Pete was wearing flip-flops, khaki shorts, and a Carmel Country Club golf shirt. Summer had on wedge sandals, a silk tank, and designer camouflage pants that would have unnerved Patton.
Summer swanned straight to the dining room and parked the bag on the table. Pete and I followed.
“Can I get you anything?” I asked. Cyanide and Kool-Aid?
“Merlot would be nice if—”
“We won’t be here that long.” Pete shot me an apologetic grin. “I know you have more important things on your mind.”
“See, Petey. That’s your problem. Our wedding is important. What could be more important?”
Finding a cure for AIDS?
Summer began lifting items from the bag and organizing them into clusters. Napkins. Swatches of fabric. Silver picture frames. A glass container that looked like a giant lab flask.
“Now. The tablecloths will be ecru. The centerpieces will be made up of roses and lilies arranged in these vases.” A cherry-red nail ticked the flask. “These are the napkin possibilities.”
She fanned out the stack. The choices included pink, brown, silver, green, black, and a shade that I took to be ecru.

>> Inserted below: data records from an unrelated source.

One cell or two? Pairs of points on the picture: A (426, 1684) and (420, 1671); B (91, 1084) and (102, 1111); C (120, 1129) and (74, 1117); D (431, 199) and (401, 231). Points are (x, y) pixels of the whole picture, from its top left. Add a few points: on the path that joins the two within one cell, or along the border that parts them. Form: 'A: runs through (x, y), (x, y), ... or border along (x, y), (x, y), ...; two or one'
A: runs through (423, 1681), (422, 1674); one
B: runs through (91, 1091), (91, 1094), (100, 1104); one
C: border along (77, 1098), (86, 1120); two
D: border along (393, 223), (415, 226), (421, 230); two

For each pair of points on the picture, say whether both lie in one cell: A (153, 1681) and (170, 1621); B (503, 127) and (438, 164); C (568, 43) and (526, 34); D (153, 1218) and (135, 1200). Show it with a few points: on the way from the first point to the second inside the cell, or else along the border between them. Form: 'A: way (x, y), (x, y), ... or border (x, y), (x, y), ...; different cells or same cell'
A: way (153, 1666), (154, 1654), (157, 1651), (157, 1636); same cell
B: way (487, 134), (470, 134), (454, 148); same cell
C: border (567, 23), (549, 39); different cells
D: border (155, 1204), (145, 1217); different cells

“And these are the options for the fabric that will drape each chair back.”
She arranged the swatches side by side below the lucky napkin finalists. Over her back, Pete’s eyes met mine.

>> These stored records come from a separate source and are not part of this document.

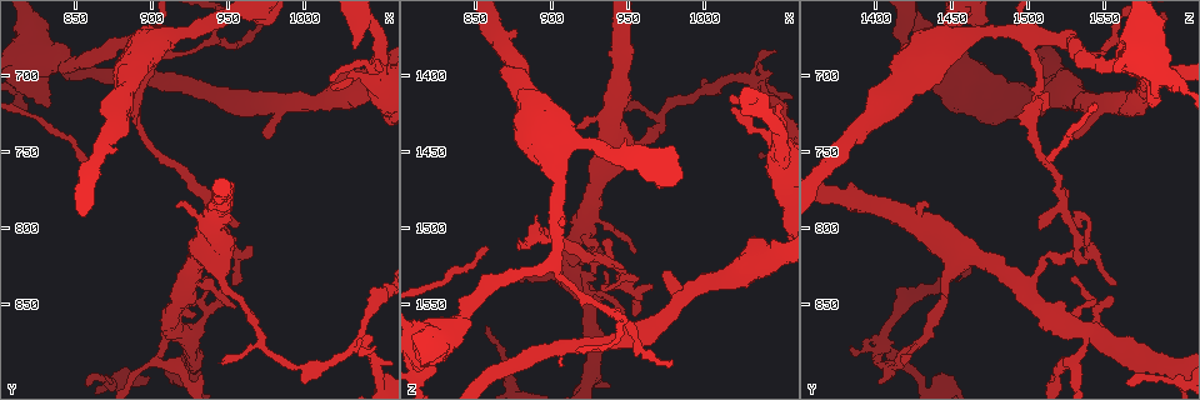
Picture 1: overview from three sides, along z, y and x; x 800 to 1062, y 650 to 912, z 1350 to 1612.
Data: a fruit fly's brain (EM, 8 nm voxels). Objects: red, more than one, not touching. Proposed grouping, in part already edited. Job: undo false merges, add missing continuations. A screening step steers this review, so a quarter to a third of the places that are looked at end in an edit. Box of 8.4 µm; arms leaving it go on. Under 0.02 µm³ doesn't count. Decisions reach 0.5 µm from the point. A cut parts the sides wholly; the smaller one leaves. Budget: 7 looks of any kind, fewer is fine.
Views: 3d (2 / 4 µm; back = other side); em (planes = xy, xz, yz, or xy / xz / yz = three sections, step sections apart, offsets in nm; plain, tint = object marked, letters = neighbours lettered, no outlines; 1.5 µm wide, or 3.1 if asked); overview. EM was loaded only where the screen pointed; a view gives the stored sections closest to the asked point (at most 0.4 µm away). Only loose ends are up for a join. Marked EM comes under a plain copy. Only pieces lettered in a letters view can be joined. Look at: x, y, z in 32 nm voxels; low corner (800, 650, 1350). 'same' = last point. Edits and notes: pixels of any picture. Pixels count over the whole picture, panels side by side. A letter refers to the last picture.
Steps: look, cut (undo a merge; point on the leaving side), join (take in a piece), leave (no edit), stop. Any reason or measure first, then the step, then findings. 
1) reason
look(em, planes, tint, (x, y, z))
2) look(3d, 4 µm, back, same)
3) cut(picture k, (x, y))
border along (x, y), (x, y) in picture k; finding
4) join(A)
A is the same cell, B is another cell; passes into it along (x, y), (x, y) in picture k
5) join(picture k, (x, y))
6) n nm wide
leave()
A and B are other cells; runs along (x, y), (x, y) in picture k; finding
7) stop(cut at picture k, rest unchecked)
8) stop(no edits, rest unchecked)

touches itself
look(em, planes, letters, (1022, 706, 1424))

I crooked a brow. Seriously?
He mouthed, “I owe you.”
Oh, yeah.
Summer straightened. “So. What do you think?”
You don’t have the sense God gave a corn muffin.
“Wow,” I said. “You’ve done a lot of work.”
“Indeed I have.” Summer beamed a smile that could have sold a million tubes of Crest.
How to maneuver the minefield?
Psychology. No chance muffin brain would catch on.
“How would you describe the floral arrangements?” I asked.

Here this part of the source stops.